Timeout issues are also happening for other endpoints where we are searching through the data.
Response time from server is also increased for other api’s.
Everything was working fine at one point, but now we have variable response time from the server for the same api, and average response time for each api is 10 to 15 seconds.
I understand the issue is related to database, database we are using is locally installed PostgreSQL on ec2 instance and size is 37GB. 30GB free memory is available.
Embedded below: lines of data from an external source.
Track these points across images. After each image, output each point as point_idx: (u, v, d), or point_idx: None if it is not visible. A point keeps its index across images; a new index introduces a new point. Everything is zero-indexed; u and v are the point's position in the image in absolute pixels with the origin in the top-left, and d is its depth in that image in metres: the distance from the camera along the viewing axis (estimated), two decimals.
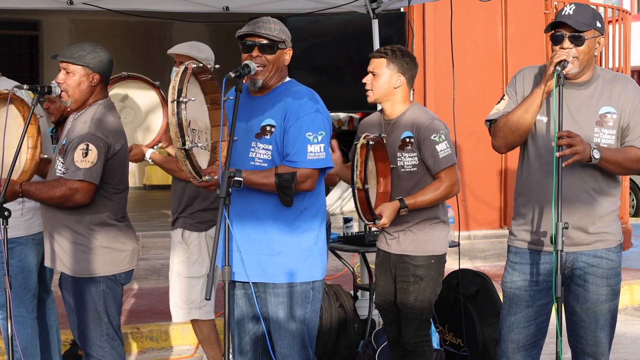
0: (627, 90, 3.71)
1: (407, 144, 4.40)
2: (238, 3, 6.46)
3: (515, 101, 3.79)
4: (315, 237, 3.73)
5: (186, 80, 3.38)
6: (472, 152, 9.21)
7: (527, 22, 9.53)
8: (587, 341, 3.79)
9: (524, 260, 3.81)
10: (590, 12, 3.67)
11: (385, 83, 4.44)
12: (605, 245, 3.74)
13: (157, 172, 14.48)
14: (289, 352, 3.69)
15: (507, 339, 3.83)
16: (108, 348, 4.12)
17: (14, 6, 6.32)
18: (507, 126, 3.72)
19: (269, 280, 3.68)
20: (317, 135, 3.60)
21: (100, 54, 4.20)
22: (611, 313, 3.79)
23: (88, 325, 4.11)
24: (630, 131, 3.68)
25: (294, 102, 3.62)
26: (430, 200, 4.37)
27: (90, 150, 3.98)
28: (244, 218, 3.67)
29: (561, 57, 3.59)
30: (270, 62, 3.64)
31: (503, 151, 3.84)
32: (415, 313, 4.47)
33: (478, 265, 8.91)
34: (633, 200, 14.57)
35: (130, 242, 4.23)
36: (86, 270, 4.08)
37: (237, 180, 3.45)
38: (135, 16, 6.77)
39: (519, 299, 3.80)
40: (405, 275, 4.45)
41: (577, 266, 3.73)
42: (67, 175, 3.99)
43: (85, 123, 4.07)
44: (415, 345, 4.50)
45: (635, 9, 22.44)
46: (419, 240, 4.44)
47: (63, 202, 4.00)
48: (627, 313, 7.80)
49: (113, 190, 4.13)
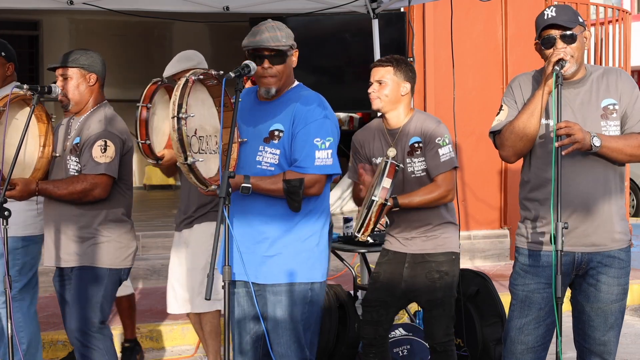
0: (621, 79, 3.74)
1: (416, 149, 4.42)
2: (238, 3, 6.46)
3: (515, 109, 3.77)
4: (318, 239, 3.74)
5: (186, 95, 3.39)
6: (472, 152, 9.20)
7: (527, 22, 9.51)
8: (595, 340, 3.79)
9: (537, 263, 3.79)
10: (571, 10, 3.74)
11: (393, 91, 4.44)
12: (618, 246, 3.76)
13: (157, 172, 14.47)
14: (286, 351, 3.70)
15: (517, 340, 3.81)
16: (101, 337, 4.29)
17: (14, 6, 6.33)
18: (513, 134, 3.69)
19: (269, 281, 3.69)
20: (325, 141, 3.61)
21: (92, 55, 4.37)
22: (621, 312, 3.81)
23: (85, 315, 4.25)
24: (629, 118, 3.70)
25: (302, 107, 3.63)
26: (423, 202, 4.39)
27: (109, 146, 4.17)
28: (249, 217, 3.69)
29: (559, 55, 3.60)
30: (281, 72, 3.66)
31: (513, 160, 3.79)
32: (444, 310, 4.50)
33: (478, 265, 8.91)
34: (633, 200, 14.57)
35: (134, 242, 4.43)
36: (96, 261, 4.22)
37: (246, 187, 3.50)
38: (135, 16, 6.77)
39: (532, 301, 3.78)
40: (429, 272, 4.46)
41: (591, 266, 3.74)
42: (87, 170, 4.15)
43: (100, 122, 4.24)
44: (445, 345, 4.52)
45: (635, 9, 22.44)
46: (439, 240, 4.48)
47: (83, 196, 4.15)
48: (627, 313, 7.77)
49: (125, 187, 4.34)
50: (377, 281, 4.61)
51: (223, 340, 3.38)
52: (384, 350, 4.67)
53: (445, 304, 4.50)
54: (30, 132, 4.18)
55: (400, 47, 7.20)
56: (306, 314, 3.72)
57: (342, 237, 5.84)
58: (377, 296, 4.60)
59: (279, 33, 3.64)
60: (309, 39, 7.21)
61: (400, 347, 5.29)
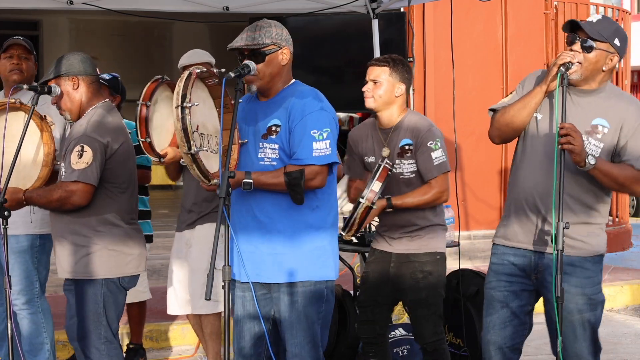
0: (629, 109, 3.67)
1: (407, 151, 4.43)
2: (238, 3, 6.47)
3: (520, 96, 3.80)
4: (329, 236, 3.73)
5: (190, 86, 3.40)
6: (472, 152, 9.21)
7: (527, 22, 9.53)
8: (568, 352, 3.69)
9: (499, 260, 3.84)
10: (613, 28, 3.66)
11: (387, 92, 4.44)
12: (579, 254, 3.69)
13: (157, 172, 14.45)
14: (300, 351, 3.68)
15: (485, 340, 3.84)
16: (105, 350, 4.12)
17: (14, 6, 6.33)
18: (502, 117, 3.75)
19: (282, 280, 3.67)
20: (323, 132, 3.61)
21: (69, 58, 4.18)
22: (591, 325, 3.70)
23: (87, 328, 4.11)
24: (627, 151, 3.64)
25: (298, 101, 3.63)
26: (416, 204, 4.41)
27: (85, 152, 3.99)
28: (257, 216, 3.68)
29: (565, 59, 3.59)
30: (261, 70, 3.62)
31: (496, 142, 3.88)
32: (430, 309, 4.51)
33: (478, 265, 8.90)
34: (633, 200, 14.58)
35: (137, 246, 4.21)
36: (87, 273, 4.08)
37: (247, 182, 3.50)
38: (135, 16, 6.77)
39: (494, 299, 3.82)
40: (413, 273, 4.48)
41: (549, 272, 3.62)
42: (64, 177, 4.02)
43: (81, 126, 4.09)
44: (435, 345, 4.52)
45: (635, 9, 22.45)
46: (423, 240, 4.50)
47: (61, 205, 4.02)
48: (627, 313, 7.79)
49: (117, 190, 4.13)
50: (366, 281, 4.66)
51: (223, 341, 3.38)
52: (384, 350, 4.67)
53: (430, 303, 4.50)
54: (31, 140, 4.12)
55: (400, 47, 7.19)
56: (322, 313, 3.72)
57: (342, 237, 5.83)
58: (368, 296, 4.64)
59: (258, 32, 3.62)
60: (309, 39, 7.21)
61: (400, 347, 5.28)
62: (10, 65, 4.93)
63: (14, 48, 4.95)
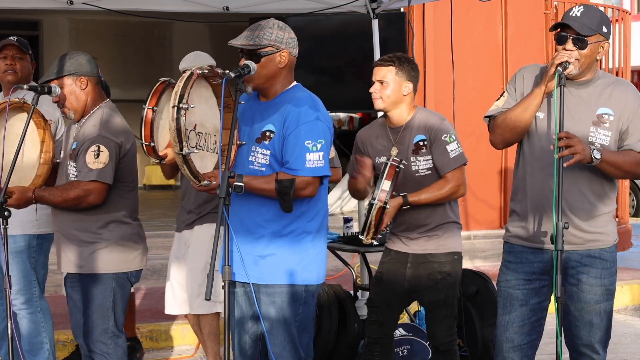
0: (627, 94, 3.71)
1: (422, 147, 4.39)
2: (238, 3, 6.46)
3: (514, 98, 3.80)
4: (311, 241, 3.71)
5: (189, 86, 3.39)
6: (472, 152, 9.16)
7: (527, 22, 9.53)
8: (582, 341, 3.79)
9: (517, 259, 3.83)
10: (598, 16, 3.67)
11: (395, 91, 4.41)
12: (598, 246, 3.75)
13: (157, 173, 14.48)
14: (281, 351, 3.70)
15: (502, 338, 3.83)
16: (112, 345, 4.20)
17: (14, 6, 6.33)
18: (504, 123, 3.74)
19: (263, 281, 3.68)
20: (317, 143, 3.58)
21: (76, 57, 4.24)
22: (607, 313, 3.79)
23: (95, 322, 4.18)
24: (630, 135, 3.69)
25: (294, 109, 3.60)
26: (433, 199, 4.36)
27: (102, 152, 4.08)
28: (242, 219, 3.67)
29: (562, 58, 3.59)
30: (257, 71, 3.58)
31: (500, 147, 3.87)
32: (447, 310, 4.49)
33: (478, 265, 8.91)
34: (633, 200, 14.57)
35: (142, 241, 4.36)
36: (97, 267, 4.15)
37: (238, 186, 3.46)
38: (135, 16, 6.77)
39: (513, 297, 3.81)
40: (431, 274, 4.44)
41: (570, 265, 3.73)
42: (80, 177, 4.09)
43: (94, 126, 4.16)
44: (449, 345, 4.51)
45: (635, 9, 22.44)
46: (440, 240, 4.46)
47: (77, 203, 4.09)
48: (627, 313, 7.79)
49: (127, 189, 4.25)
50: (380, 281, 4.60)
51: (223, 341, 3.38)
52: (389, 350, 4.65)
53: (447, 304, 4.49)
54: (30, 138, 4.14)
55: (400, 47, 7.17)
56: (300, 316, 3.71)
57: (342, 237, 5.83)
58: (380, 297, 4.59)
59: (257, 32, 3.60)
60: (309, 39, 7.19)
61: (400, 347, 5.28)
62: (5, 65, 4.97)
63: (8, 49, 4.99)
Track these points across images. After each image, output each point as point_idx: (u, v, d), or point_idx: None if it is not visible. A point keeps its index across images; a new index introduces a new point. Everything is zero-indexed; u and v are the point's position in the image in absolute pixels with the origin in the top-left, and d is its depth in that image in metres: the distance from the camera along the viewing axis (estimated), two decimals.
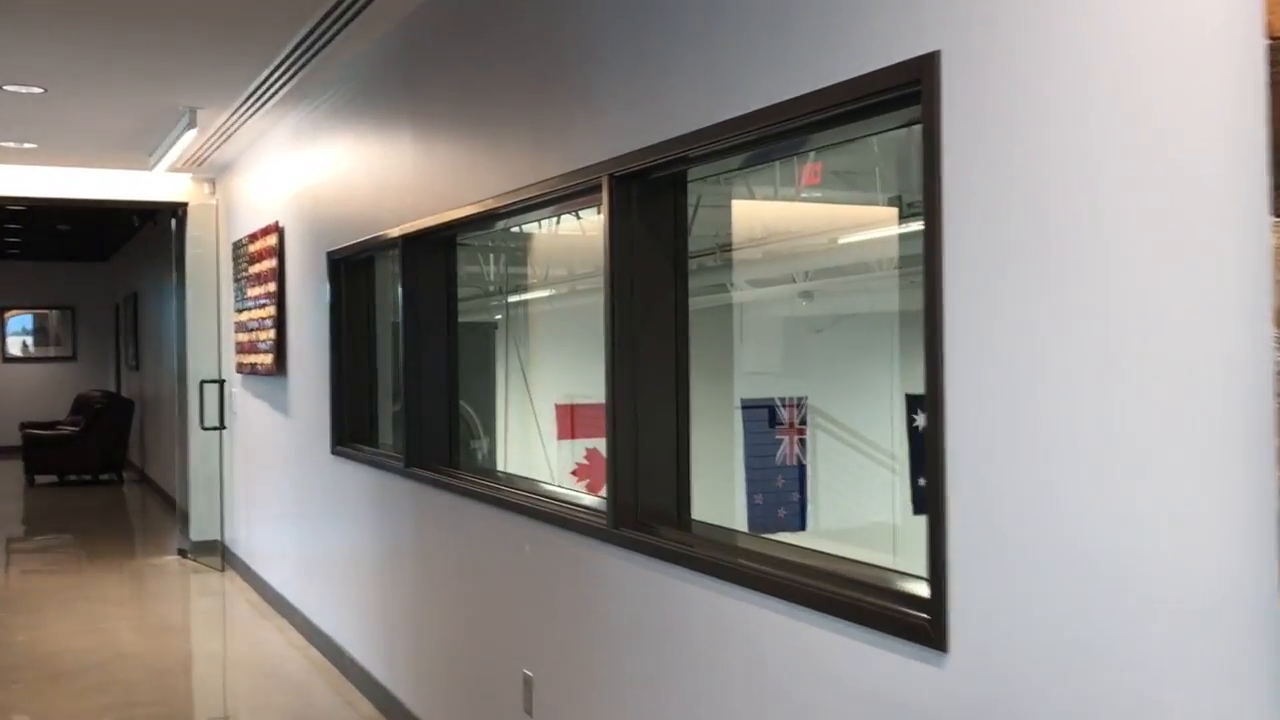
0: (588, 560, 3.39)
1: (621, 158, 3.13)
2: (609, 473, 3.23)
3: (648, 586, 3.09)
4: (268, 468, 7.69)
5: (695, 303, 3.42)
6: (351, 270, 6.03)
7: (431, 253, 4.91)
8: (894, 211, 4.90)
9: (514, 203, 3.81)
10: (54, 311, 19.05)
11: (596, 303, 3.38)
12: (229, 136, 7.52)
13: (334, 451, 6.02)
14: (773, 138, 2.63)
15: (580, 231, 10.46)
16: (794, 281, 11.46)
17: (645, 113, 3.06)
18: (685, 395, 3.25)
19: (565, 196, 3.49)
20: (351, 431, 6.00)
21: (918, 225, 2.21)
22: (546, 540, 3.65)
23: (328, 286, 6.09)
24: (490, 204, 4.02)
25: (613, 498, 3.20)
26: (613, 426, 3.21)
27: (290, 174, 6.96)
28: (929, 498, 2.13)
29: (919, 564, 2.23)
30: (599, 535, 3.29)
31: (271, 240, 7.18)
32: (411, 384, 4.90)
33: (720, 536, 3.10)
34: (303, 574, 6.80)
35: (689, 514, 3.23)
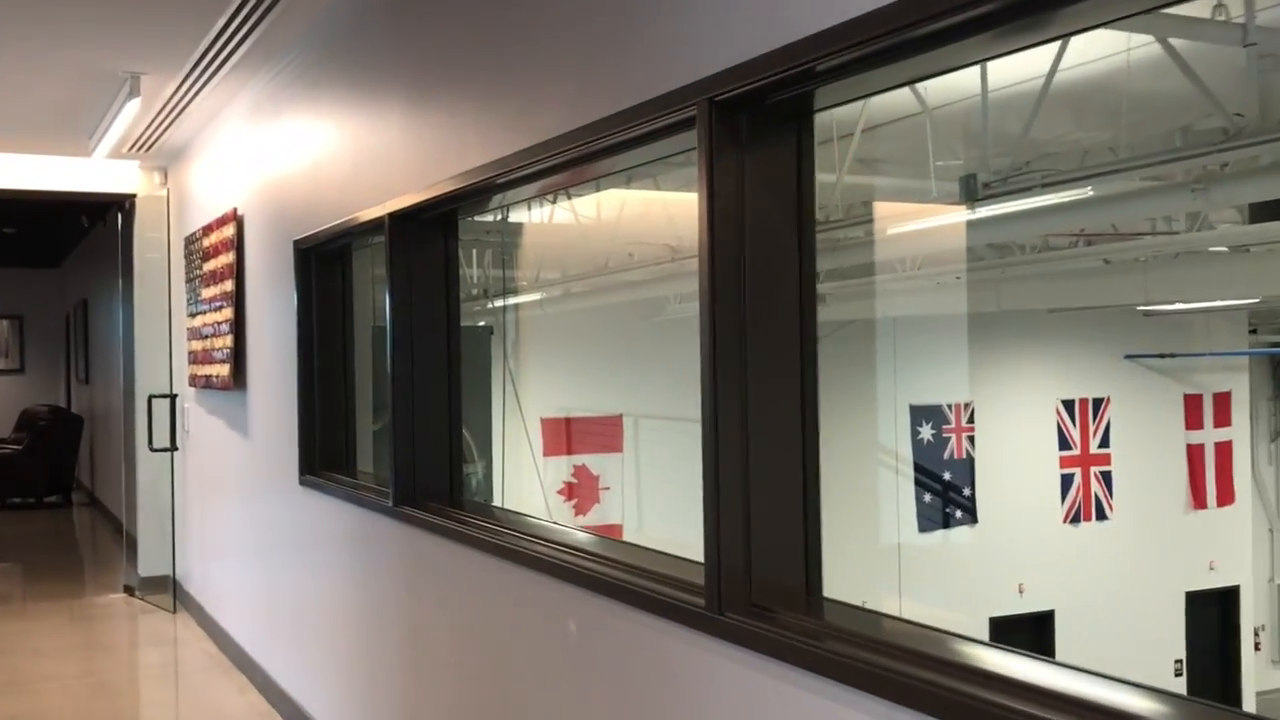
0: (670, 653, 2.39)
1: (723, 75, 2.15)
2: (708, 534, 2.22)
3: (765, 698, 2.10)
4: (224, 496, 6.64)
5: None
6: (324, 263, 5.01)
7: (426, 235, 3.90)
8: None
9: (549, 155, 2.81)
10: (1, 321, 17.83)
11: (586, 306, 2.53)
12: (179, 113, 6.47)
13: (303, 481, 4.99)
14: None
15: (575, 224, 9.50)
16: None
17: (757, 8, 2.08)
18: (814, 425, 2.26)
19: (635, 139, 2.47)
20: (324, 457, 4.97)
21: None
22: (602, 619, 2.65)
23: (294, 283, 5.07)
24: (514, 162, 3.01)
25: (714, 567, 2.20)
26: (714, 467, 2.21)
27: (250, 154, 5.93)
28: None
29: None
30: (688, 618, 2.29)
31: (228, 231, 6.14)
32: (401, 400, 3.88)
33: (861, 625, 2.11)
34: (266, 624, 5.75)
35: (819, 592, 2.24)
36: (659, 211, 8.01)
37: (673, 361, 13.46)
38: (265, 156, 5.65)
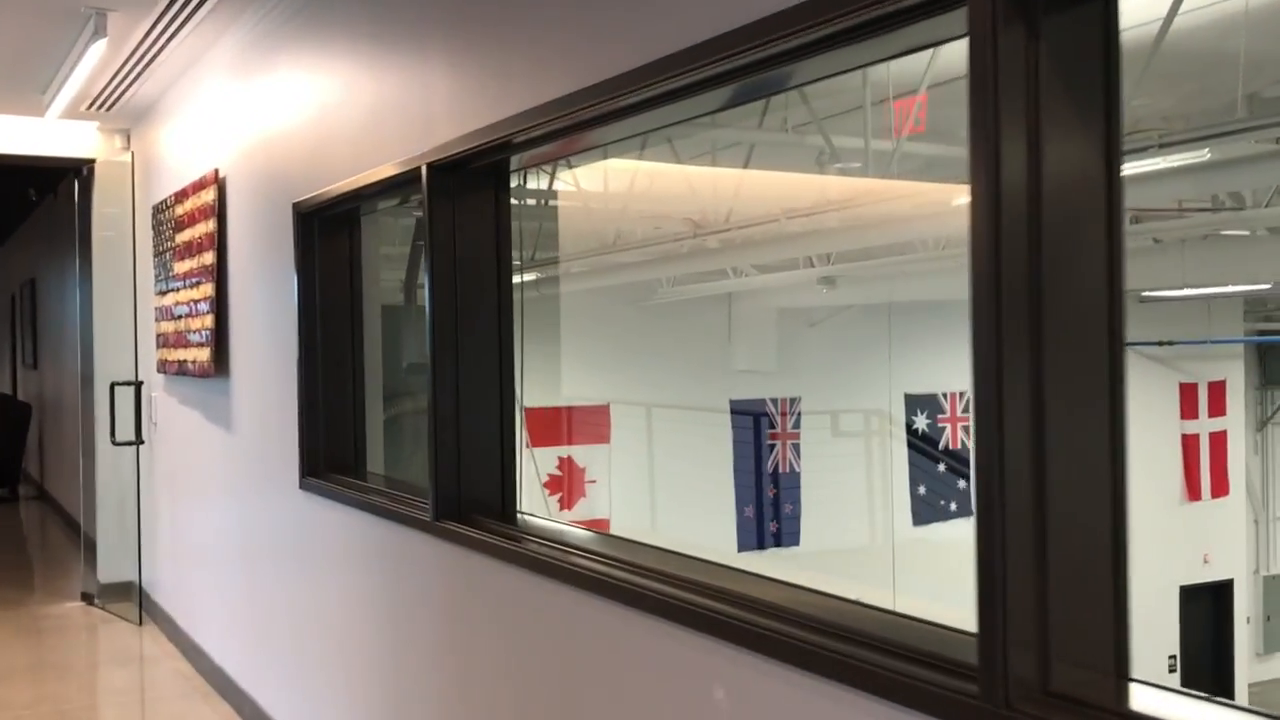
0: None
1: None
2: (986, 587, 1.55)
3: None
4: (201, 496, 5.88)
5: None
6: (329, 229, 4.29)
7: (474, 187, 3.21)
8: None
9: (629, 90, 2.13)
10: None
11: (586, 288, 1.92)
12: (149, 62, 5.69)
13: (304, 484, 4.27)
14: None
15: (577, 195, 8.80)
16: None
17: None
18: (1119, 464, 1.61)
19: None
20: (330, 457, 4.26)
21: None
22: (771, 687, 1.97)
23: (294, 254, 4.34)
24: (586, 100, 2.32)
25: (994, 635, 1.54)
26: (996, 463, 1.54)
27: (235, 109, 5.18)
28: None
29: None
30: (947, 709, 1.62)
31: (208, 196, 5.38)
32: (443, 394, 3.18)
33: None
34: (255, 646, 5.02)
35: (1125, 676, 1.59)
36: (676, 184, 7.36)
37: (664, 349, 12.81)
38: (255, 109, 4.90)
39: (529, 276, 9.51)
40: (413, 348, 4.72)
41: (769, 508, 13.69)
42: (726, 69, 2.00)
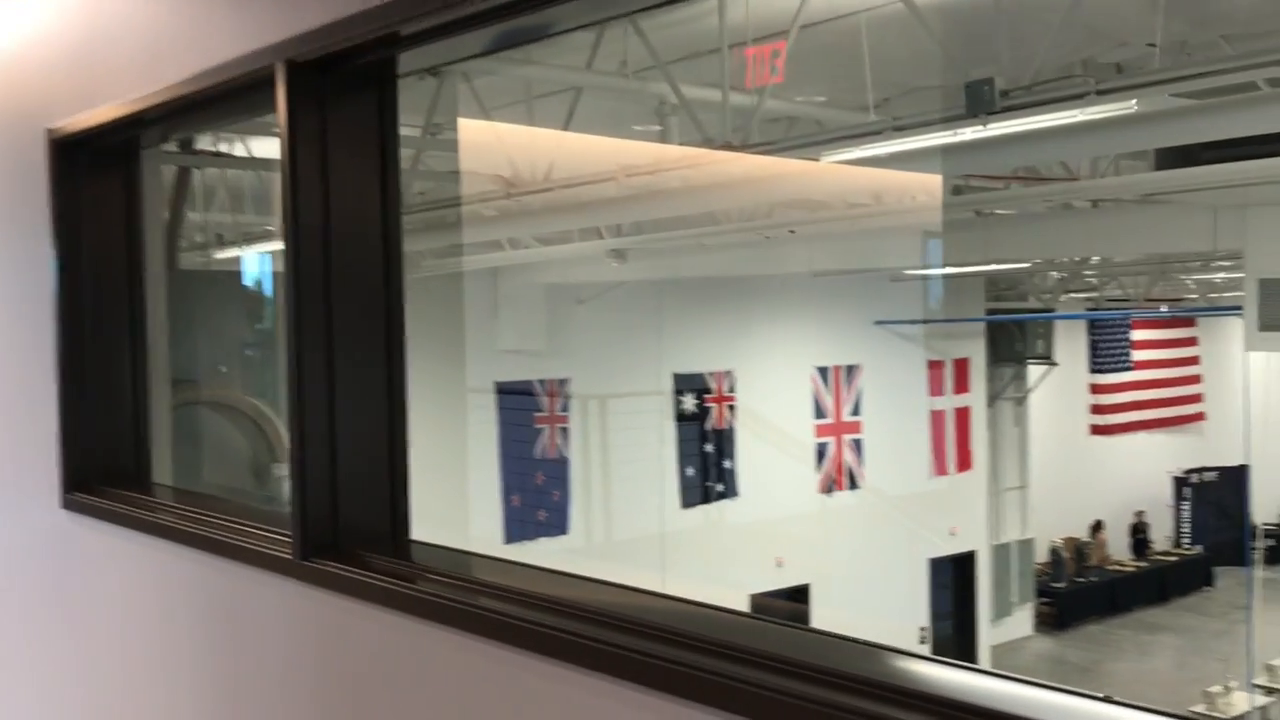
0: None
1: None
2: None
3: None
4: None
5: None
6: (102, 167, 3.25)
7: (345, 94, 2.34)
8: None
9: None
10: None
11: None
12: None
13: (69, 503, 3.22)
14: None
15: None
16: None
17: None
18: None
19: None
20: (105, 464, 3.23)
21: None
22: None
23: (49, 197, 3.27)
24: None
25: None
26: None
27: None
28: None
29: None
30: None
31: None
32: (311, 382, 2.30)
33: None
34: None
35: None
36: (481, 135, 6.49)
37: (426, 329, 11.90)
38: None
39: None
40: (215, 317, 3.73)
41: (536, 495, 13.02)
42: None
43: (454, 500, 11.73)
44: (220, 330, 4.16)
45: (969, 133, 4.68)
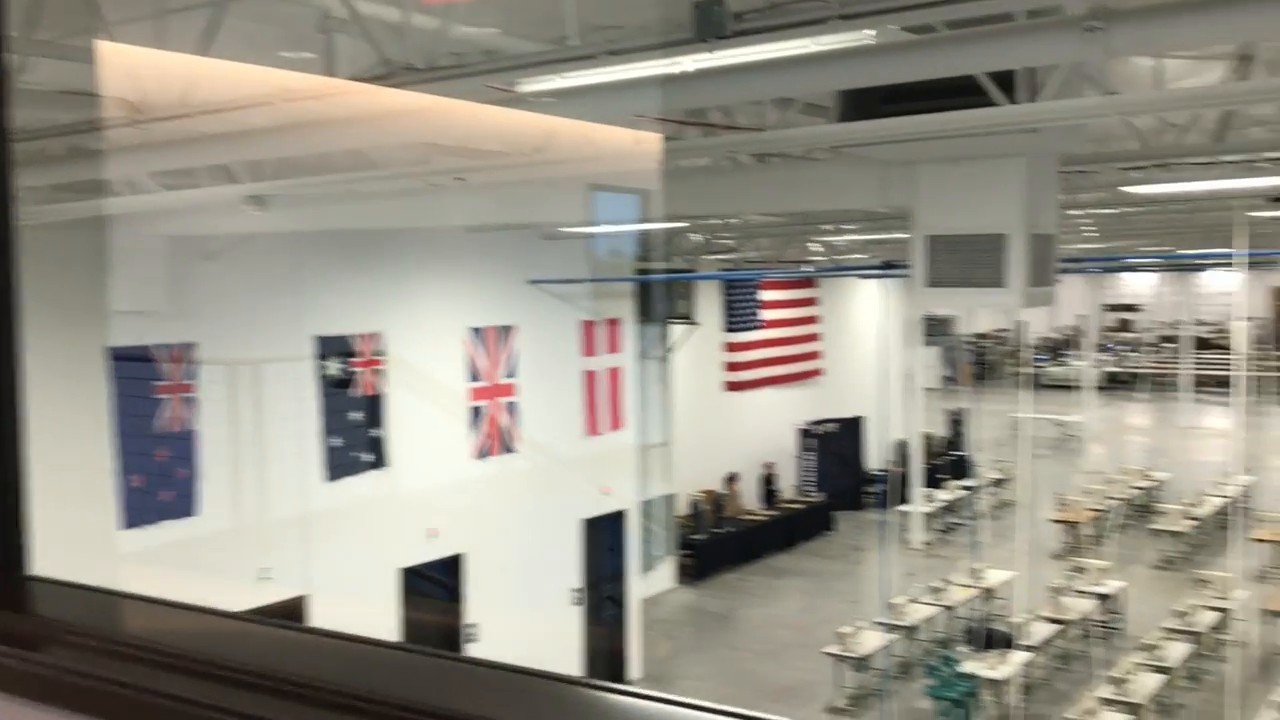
0: None
1: None
2: None
3: None
4: None
5: None
6: None
7: None
8: None
9: None
10: None
11: None
12: None
13: None
14: None
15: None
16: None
17: None
18: None
19: None
20: None
21: None
22: None
23: None
24: None
25: None
26: None
27: None
28: None
29: None
30: None
31: None
32: None
33: None
34: None
35: None
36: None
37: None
38: None
39: None
40: None
41: (160, 475, 11.52)
42: None
43: (60, 490, 10.08)
44: None
45: (690, 61, 4.20)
RAM is 4gb.
The only solution I can think of is using Amazon RDS instead of using local database because there is no single endpoint which is causing the issue so there is no point of increasing the timeout for the entire database, and also I think it’s a scaling issue.
Any suggestions would be much appreciated.
Thank you.

sorentwo · March 28, 2022, 6:57pm

You have some general DB performance problems, most likely a handful of slow queries taking too much of that tiny 4GB RAM pool. With 37GB of data, I imagine you have a very low cache hit ratio, which will tank your queries.

While you’re seeing this show up for Oban’s stager query, I doubt that’s the real culprit. That query takes < 1ms even on a modestly sized table.